Amos gives it to us straight: people are forgetting about
God, people are forgetting about one another. They go to worship to sing their
happy songs, then stomp over their neighbors on the way out. So Amos declares, “Don’t
give me your happy songs.” Some go to worship God and make sizable, significant
contributions, ignoring that they have made their money by refusing to pay a
living wage to the very people who make them rich. “Don’t give God that dirty money,”
Amos said.
And then with the voice like a trumpet, Amos says the line
that everybody from Martin Luther King Jr. to Bernie Sanders has repeated, “Let justice roll down like waters, and righteousness like an
ever-flowing stream.” That’s more than poetry. That’s an
invitation for how to live. “Do good and live,” says the prophet. “Hate evil,
love good, establish justice” . . . for that kind of living is the way that the
grace of God becomes real.
So there we stood, in front of Central High School in
Little Rock. It was a quiet fall day. The bell rang, and we watched black and
white students stepped out into the sunshine. I am sure it’s not a perfect
situation for all of them, but because of those who have been courageous enough
to speak up, for those who will step across the invisible lines that still
divide us, there is still the possibility of receiving the grace of God which
is truly a gift intended for everybody. And maybe we don’t have perpetuate the
damage and the divisions. Justice, as someone said, "is a cleansing, surging stream."

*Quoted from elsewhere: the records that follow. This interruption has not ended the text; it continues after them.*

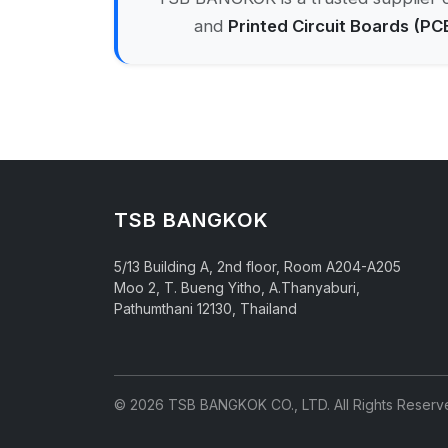
and
Printed Circuit Boards (PC
TSB BANGKOK
5/13 Building A, 2nd floor, Room A204-A205
Moo 2, T. Bueng Yitho, A.Thanyaburi,
Pathumthani 12130, Thailand
© 2026 TSB BANGKOK CO., LTD. All Rights Reserv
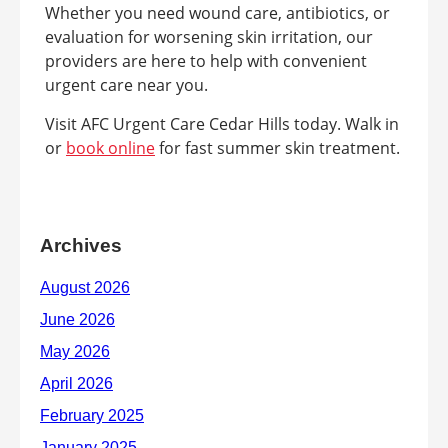
Whether you need wound care, antibiotics, or
evaluation for worsening skin irritation, our
providers are here to help with convenient
urgent care near you.
Visit AFC Urgent Care Cedar Hills today. Walk in
or
book online
for fast summer skin treatment.
Archives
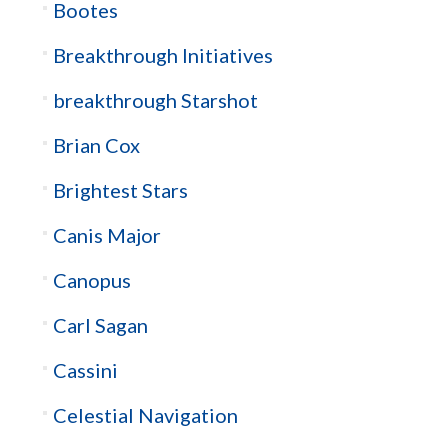
Bootes
Breakthrough Initiatives
breakthrough Starshot
Brian Cox
Brightest Stars
Canis Major
Canopus
Carl Sagan
Cassini
Celestial Navigation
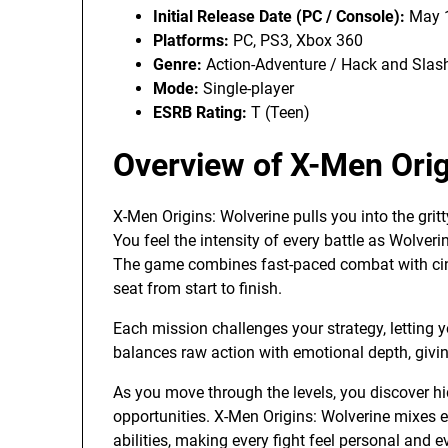
Initial Release Date (PC / Console):
May 1
Platforms:
PC, PS3, Xbox 360
Genre:
Action-Adventure / Hack and Slas
Mode:
Single-player
ESRB Rating:
T (Teen)
Overview of X-Men Orig
X-Men Origins: Wolverine pulls you into the grit
You feel the intensity of every battle as Wolve
The game combines fast-paced combat with cine
seat from start to finish.
Each mission challenges your strategy, letting y
balances raw action with emotional depth, givin
As you move through the levels, you discover hi
opportunities. X-Men Origins: Wolverine mixes e
abilities, making every fight feel personal and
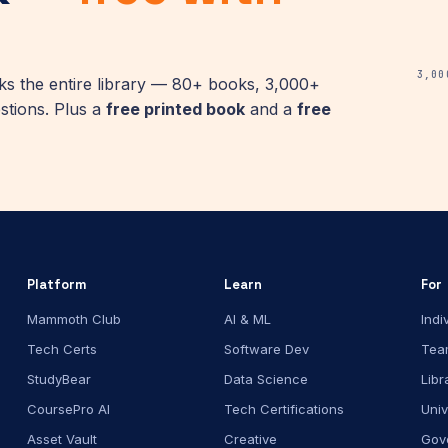
3,00
 the entire library — 80+ books, 3,000+
stions. Plus a
free printed book
and a
free
Platform
Learn
For
Mammoth Club
AI & ML
Indi
Tech Certs
Software Dev
Tea
StudyBear
Data Science
Libr
CoursePro AI
Tech Certifications
Univ
Asset Vault
Creative
Gov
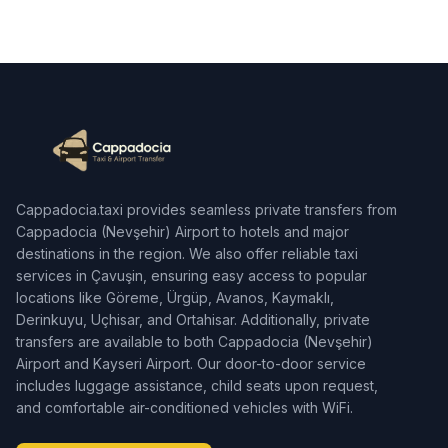
Cappadocia.taxi provides seamless private transfers from
Cappadocia (Nevşehir) Airport to hotels and major
destinations in the region. We also offer reliable taxi
services in Çavuşin, ensuring easy access to popular
locations like Göreme, Ürgüp, Avanos, Kaymaklı,
Derinkuyu, Uçhisar, and Ortahisar. Additionally, private
transfers are available to both Cappadocia (Nevşehir)
Airport and Kayseri Airport. Our door-to-door service
includes luggage assistance, child seats upon request,
and comfortable air-conditioned vehicles with WiFi.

Charles Mingus was an imperfect prophet. He was a complicated
soul, he could be difficult, he didn’t make a lot of friends. Years ago, Tony Marino
and I played a couple of concerts here in town with Jimmy Knepper, the great
trombonist who was part of Mingus’ band for a while. He told how Mingus flew
off the handle one day, punched him in the mouth, and knocked out a couple of
his teeth. That’s how he treated one of his friends. He was not an easy man.
But there was this other side of him that was determined to
tell the truth. He often revealed this in his song titles, titles like, “Lord,
Don’t Let Them Drop That Atom Bomb on Me.” “Remember Rockefeller at Attica.” Or
my favorite title, “All The Things You Could Be By Now If Sigmund Freud’s Wife
Was Your Mother.” Even “Fables of Faubus” – he retitled it later to call it “Fables
of Nixon.” He was yearning for something greater than the same old nonsense
that people do to one another, just as we come to the communion table yearning
for something holy and true. We are hungry for the bread of God’s justice.
So here’s one more story. Charles Mingus was diagnosed with
ALS, Lou Gehrig’s disease. The disease devastated him quickly. One day, he
called his son Dorian into his sick room, looked into his face, and said, “You
are no color.”
Dorian thought, “What? I have a white mother and a black
father. Well, he’s not really all black himself…Irish, English, Welsh, Greek,
Swedish, Chinese, Black and German.”
Charles said, “You are no color. That’s the trouble with
the world, that everybody gets caught up in what they are, and where they’ve
come from, and that’s not the point.”
So what is the point? That all of us are the children of
God, and all of us have to work a lot harder at getting along, helping one another
out, and overcoming evil with good. That’s what God’s justice is all about. Let
that justice roll down on us like waters. Let's get drenched.